_Provided data_.

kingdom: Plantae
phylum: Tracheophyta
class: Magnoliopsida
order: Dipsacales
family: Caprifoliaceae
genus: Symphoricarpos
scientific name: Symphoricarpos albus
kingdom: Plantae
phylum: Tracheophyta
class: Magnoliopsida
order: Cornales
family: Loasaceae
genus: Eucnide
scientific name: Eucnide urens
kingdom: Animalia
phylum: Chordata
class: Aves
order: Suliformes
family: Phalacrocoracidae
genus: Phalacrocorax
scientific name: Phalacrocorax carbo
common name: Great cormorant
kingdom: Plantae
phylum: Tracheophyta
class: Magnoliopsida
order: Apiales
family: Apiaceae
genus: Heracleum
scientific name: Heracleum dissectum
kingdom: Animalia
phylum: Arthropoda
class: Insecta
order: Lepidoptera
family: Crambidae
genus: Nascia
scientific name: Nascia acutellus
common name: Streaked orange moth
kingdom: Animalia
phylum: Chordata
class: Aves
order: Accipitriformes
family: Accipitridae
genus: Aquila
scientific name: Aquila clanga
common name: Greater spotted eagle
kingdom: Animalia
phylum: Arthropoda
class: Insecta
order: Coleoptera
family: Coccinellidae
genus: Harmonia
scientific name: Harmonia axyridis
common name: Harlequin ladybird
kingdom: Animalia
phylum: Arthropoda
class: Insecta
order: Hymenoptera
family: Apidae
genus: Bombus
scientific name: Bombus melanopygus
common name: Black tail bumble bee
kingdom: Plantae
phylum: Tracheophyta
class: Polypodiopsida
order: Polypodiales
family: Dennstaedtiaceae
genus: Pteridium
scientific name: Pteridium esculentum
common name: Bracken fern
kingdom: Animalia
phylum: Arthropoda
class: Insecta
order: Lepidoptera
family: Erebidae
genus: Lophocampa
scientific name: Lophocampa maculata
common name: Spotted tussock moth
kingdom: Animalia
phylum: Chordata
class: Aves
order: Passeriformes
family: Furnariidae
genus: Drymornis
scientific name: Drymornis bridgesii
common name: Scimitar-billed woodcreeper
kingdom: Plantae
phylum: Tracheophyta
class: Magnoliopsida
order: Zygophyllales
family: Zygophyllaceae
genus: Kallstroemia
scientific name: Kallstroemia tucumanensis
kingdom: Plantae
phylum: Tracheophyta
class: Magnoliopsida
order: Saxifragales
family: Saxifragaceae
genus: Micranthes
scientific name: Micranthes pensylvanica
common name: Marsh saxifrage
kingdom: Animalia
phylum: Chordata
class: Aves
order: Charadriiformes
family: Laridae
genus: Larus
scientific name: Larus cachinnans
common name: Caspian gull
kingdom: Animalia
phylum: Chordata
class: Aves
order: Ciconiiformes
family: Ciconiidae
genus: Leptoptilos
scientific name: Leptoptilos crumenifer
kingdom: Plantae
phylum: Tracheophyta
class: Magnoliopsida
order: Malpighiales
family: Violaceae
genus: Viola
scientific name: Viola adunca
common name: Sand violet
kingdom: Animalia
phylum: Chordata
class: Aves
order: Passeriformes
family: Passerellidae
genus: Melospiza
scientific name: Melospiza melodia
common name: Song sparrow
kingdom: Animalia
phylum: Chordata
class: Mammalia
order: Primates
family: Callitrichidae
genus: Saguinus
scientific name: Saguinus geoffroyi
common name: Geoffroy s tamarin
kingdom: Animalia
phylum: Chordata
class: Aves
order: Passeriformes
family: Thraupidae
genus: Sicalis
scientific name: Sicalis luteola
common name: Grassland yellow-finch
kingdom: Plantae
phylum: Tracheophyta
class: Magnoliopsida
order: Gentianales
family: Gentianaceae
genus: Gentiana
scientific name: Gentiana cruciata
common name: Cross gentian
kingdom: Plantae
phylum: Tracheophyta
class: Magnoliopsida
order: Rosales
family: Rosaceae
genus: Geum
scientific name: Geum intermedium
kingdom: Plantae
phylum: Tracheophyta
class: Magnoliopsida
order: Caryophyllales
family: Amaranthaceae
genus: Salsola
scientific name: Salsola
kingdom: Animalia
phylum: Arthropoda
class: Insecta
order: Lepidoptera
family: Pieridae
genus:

_Short task_. Render the stretch from the line containing "scientific name: Salsola" through the end of the rows as a JSON list of strings, one string per line, with any blank lines left out.

_Written solution_.
[
  "scientific name: Salsola",
  "kingdom: Animalia",
  "phylum: Arthropoda",
  "class: Insecta",
  "order: Lepidoptera",
  "family: Pieridae",
  "genus:"
]